The rule I live by is that I must resist the craving and start on another activity at least three times before I earn the right to any (healthy) emotional eating. This bit of tough love is necessary to make sure that cases of emotional eating remain nothing more than a rare exception.
The Empty Calorie Rule
My rule about empty calories is simple: I eat them only when I get them for free in a pleasant social situation.
Of course, if you’re lucky (or unlucky) enough to get free empty calories in pleasant social situations all the time, this is not a healthy rule. But for most people, this will be a good healthy eating compromise.
When I need to bring something tasty to a social gathering, I go for the healthier taste sensations mentioned earlier. It costs me a little more, but it’s worth it to do this little bit of good for the health of my friends and family.
Step 4: Deal with those Binge Instincts
Gorging ourselves at every opportunity has long been a key survival instinct. Today, it’s a serious health risk, particularly when you’re binging on empty calories (which, let’s be honest, is mostly the case).
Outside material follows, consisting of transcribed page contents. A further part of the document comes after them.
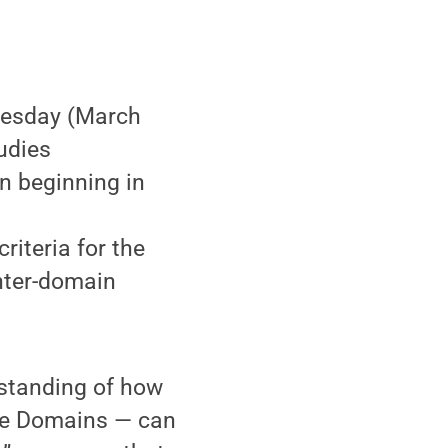
uesday (March
tudies
n beginning in
iteria for the
nter-domain
standing of how
dge Domains — can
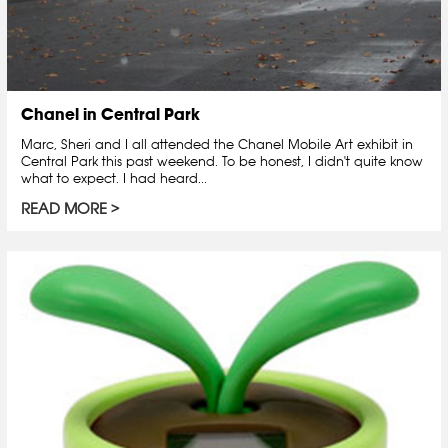
Chanel in Central Park
Marc, Sheri and I all attended the Chanel Mobile Art exhibit in
Central Park this past weekend. To be honest, I didn't quite know
what to expect. I had heard...
READ MORE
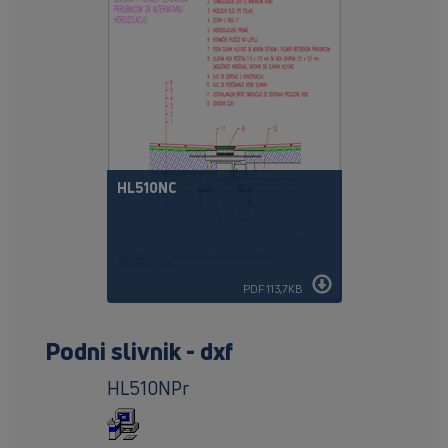
HL510NC
PDF 113,7KB
Podni slivnik - dxf
HL510NPr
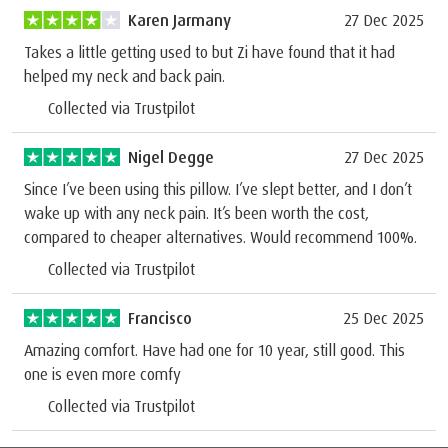
Karen Jarmany
27 Dec 2025
Takes a little getting used to but Zi have found that it had
helped my neck and back pain.
Collected via Trustpilot
Nigel Degge
27 Dec 2025
Since I’ve been using this pillow. I’ve slept better, and I don’t
wake up with any neck pain. It’s been worth the cost,
compared to cheaper alternatives. Would recommend 100%.
Collected via Trustpilot
Francisco
25 Dec 2025
Amazing comfort. Have had one for 10 year, still good. This
one is even more comfy
Collected via Trustpilot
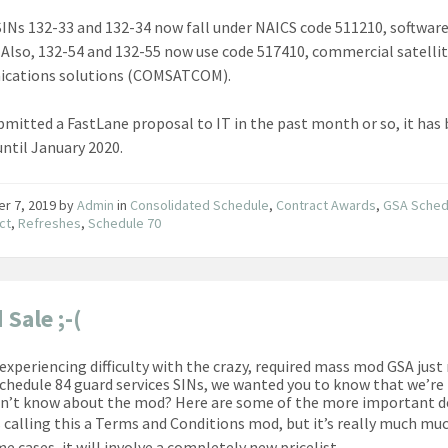
INs 132-33 and 132-34 now fall under NAICS code 511210, softwar
. Also, 132-54 and 132-55 now use code 517410, commercial satelli
cations solutions (COMSATCOM).
ubmitted a FastLane proposal to IT in the past month or so, it has
until January 2020.
er 7, 2019
by
Admin
in
Consolidated Schedule
,
Contract Awards
,
GSA Sched
ct
,
Refreshes
,
Schedule 70
 Sale ;-(
e experiencing difficulty with the crazy, required mass mod GSA just
Schedule 84 guard services SINs, we wanted you to know that we’re
dn’t know about the mod? Here are some of the more important de
s calling this a Terms and Conditions mod, but it’s really much mu
e cases, it will involve a completely new pricelist.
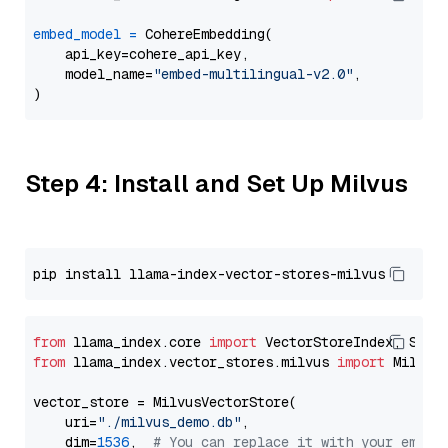
embed_model
=
 CohereEmbedding(

    api_key=cohere_api_key,

    model_name=
"embed-multilingual-v2.0"
,

Step 4: Install and Set Up Milvus
from
 llama_index.core 
import
from
 llama_index.vector_stores.milvus 
import
 MilvusV
vector_store = MilvusVectorStore(

    uri=
"./milvus_demo.db"
,

    dim=
1536
,  
# You can replace it with your embed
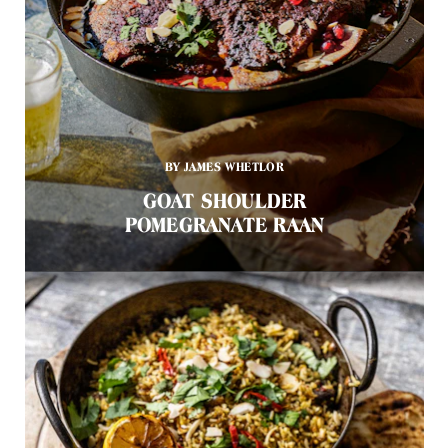
BY JAMES WHETLOR
GOAT SHOULDER
POMEGRANATE RAAN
Here are two ways to deal with those binge instincts in a healthy way:
Eliminate Binge Triggers
Next time that binge instinct kicks in, make sure to raise your awareness and identify the key trigger. Then, spend some quality time thinking about ways to permanently eliminate that trigger from your environment (or at least weaken it).
For me, watching anything on a typical binge-watching platform like YouTube or Netflix is a serious binge-eating trigger. Hence, I don’t have a Netflix account and use RescueTime to temporarily block YouTube after a rather short amount of watch time.
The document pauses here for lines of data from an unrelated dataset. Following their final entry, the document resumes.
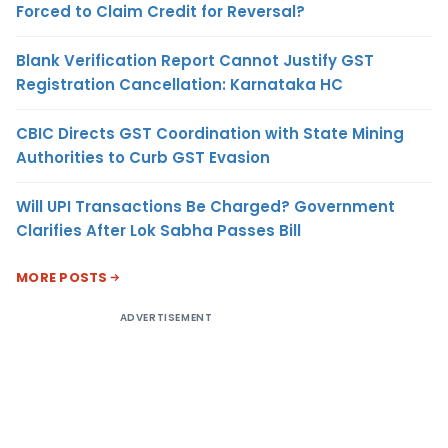
Forced to Claim Credit for Reversal?
Blank Verification Report Cannot Justify GST
Registration Cancellation: Karnataka HC
CBIC Directs GST Coordination with State Mining
Authorities to Curb GST Evasion
Will UPI Transactions Be Charged? Government
Clarifies After Lok Sabha Passes Bill
MORE POSTS
ADVERTISEMENT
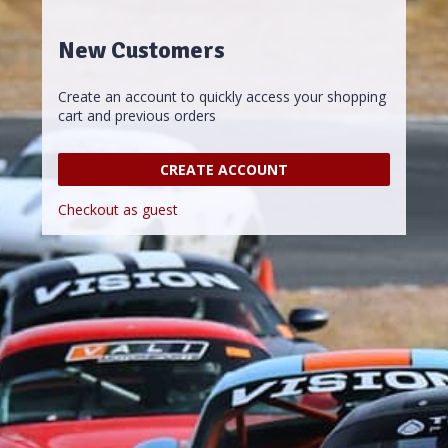
New Customers
Create an account to quickly access your shopping
cart and previous orders
CREATE ACCOUNT
Checkout as guest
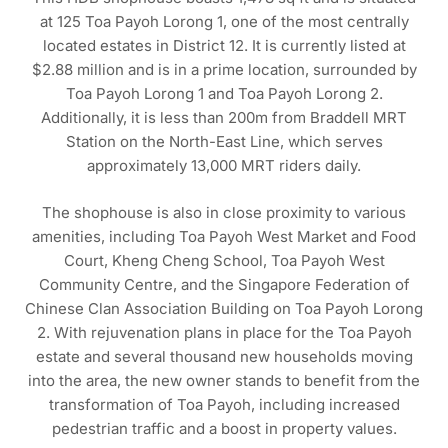
at 125 Toa Payoh Lorong 1, one of the most centrally
located estates in District 12. It is currently listed at
$2.88 million and is in a prime location, surrounded by
Toa Payoh Lorong 1 and Toa Payoh Lorong 2.
Additionally, it is less than 200m from Braddell MRT
Station on the North-East Line, which serves
approximately 13,000 MRT riders daily.
The shophouse is also in close proximity to various
amenities, including Toa Payoh West Market and Food
Court, Kheng Cheng School, Toa Payoh West
Community Centre, and the Singapore Federation of
Chinese Clan Association Building on Toa Payoh Lorong
2. With rejuvenation plans in place for the Toa Payoh
estate and several thousand new households moving
into the area, the new owner stands to benefit from the
transformation of Toa Payoh, including increased
pedestrian traffic and a boost in property values.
For you, it might be something different. Whatever it is, your life is sure to be better and longer without it.
Fast After the Feast
Every year has a couple of festive occasions where the goal is to eat, drink, and make merry. In my book, it’s fine to give your binge-instincts free rein on these rare occasions. Show the host how much you enjoy their great cooking and focus on just having an awesome time with your friends and family.
After such a feast, the key is to restore balance ASAP.
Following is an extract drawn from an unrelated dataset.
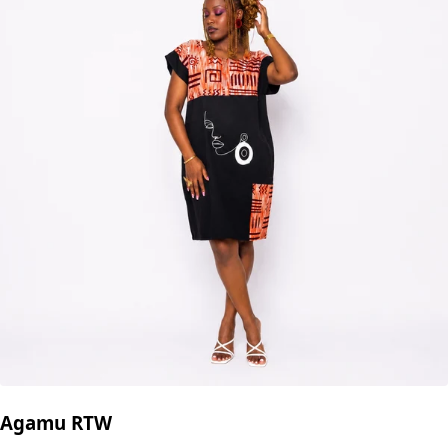
Agamu RTW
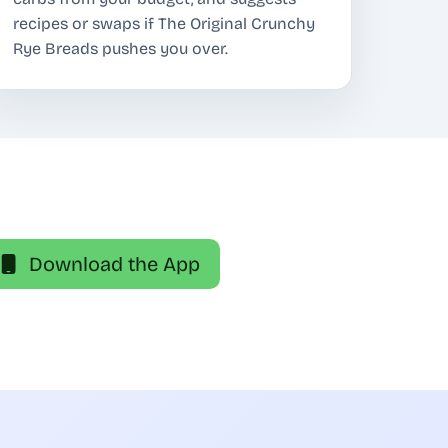
recipes or swaps if The Original Crunchy
Rye Breads pushes you over.
Download the App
And the best way to do this is to immediately follow the feast with a half- or full-day fast (depending on how enthusiastically you feasted).
If you do this well, you can return to your zero-compromise healthy diet the very next day with no lasting ill effects.
Step 5: Track Your Progress
Tracking your progress over time can be an excellent source of sustained motivation and direction.
This article lists three great metrics for tracking your diet and its effects: empty calorie consumption, Smart BMI, and the number of sick days per year.
Keep a record of the number of empty calories you buy every week, track your weight on a nice graph with a band for your ideal Smart BMI (my example is shown below), and see how many months (or years) you can string together without getting sick.

When done in isolation, such measures can be quite depressing when you fail time and time again. But when this is done in combination with the steps above, it turns into an awesome source of motivation and satisfaction.
Good Luck!
After a decade of studying healthy living and sustainability, I’m convinced that a smart environment enabling a permanent healthy lifestyle is the single best gift you can give yourself, your family, and your planet.
Our modern world with its countless highly pleasurable self-destruct mechanisms does not make this easy. It will take time, focus, and quite a bit of experimentation before you find your unique optimal solution.
But always remember that the creation of a healthy environment is a one-time investment. Once you get it right, it lasts a lifetime!
And when your environment finally clicks into place, it will easily spill over to your family. Then to your friends, and even to some of your colleagues.
So, this decade, give the wonderful gift of lifelong health!